NAE Photo How to Avoid a Blown Shot

We kill ourselves to get that one chance; Yet so many deer hunters miss on much larger elk. Here's how to avoid the heartbreak of a blown shot.

My client looked at me in disbelief as the elk ran into the dark timber and disappeared, unscathed. I whispered that his shot had missed high and that he had not wounded the big bull. There was really no reason to whisper after a loud gun report had broken the silence in the mountains. It just always seems unnatural to speak loudly or even in a normal voice while in the woods; like yelling in a church or a library. We hiked down the ridge in relative silence to confirm what I was sure I had seen through my binoculars. It’s a habit my dad taught me, and I always confirm even what I know is a clean miss out of respect for the animal. After confirming the bull had not been hit, neither of us talked as we hiked up the ridge back toward my truck. Each of us were concentrating on the rocky climb and lost in our own thoughts.
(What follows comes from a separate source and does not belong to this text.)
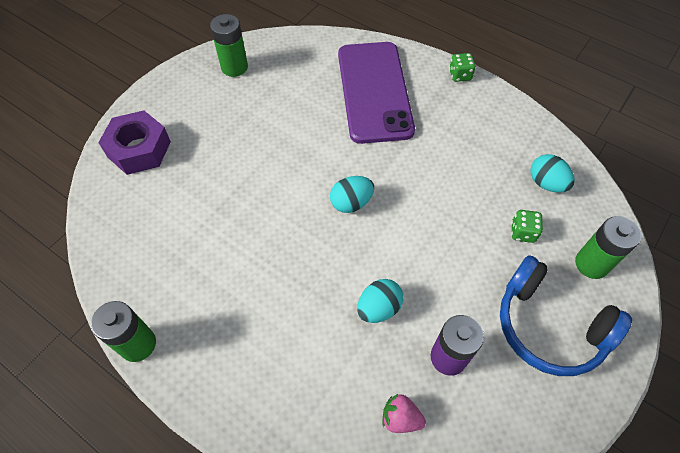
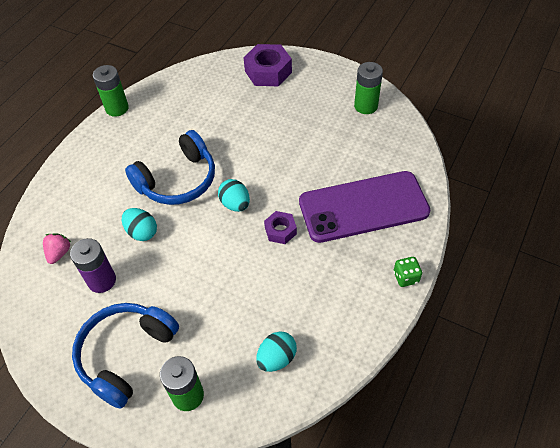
camera: 85 degrees right, 5 degrees down
(301, 263) = (178, 180): none -> blue headphones
(395, 164) = (280, 230): none -> purple nut
(522, 232) = (217, 335): green dice -> none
Mine were consumed with where I should go to try and find another bull that evening and how we had just blown a good area for the next few days. My client’s thoughts were on how he had missed a shot he felt he could and should have made. I knew it was weighing on him because when we got in my truck he asked what I thought had happened. My canned answer for questions like that is usually, “must be a loose screw behind the butt plate” but he didn’t seem like the kind of guy that would appreciate my humor, especially when directed at him. I also knew any chance at a tip probably hinged on how I responded. So instead of deprecating humor I went with genuine suggestions on what probably went wrong.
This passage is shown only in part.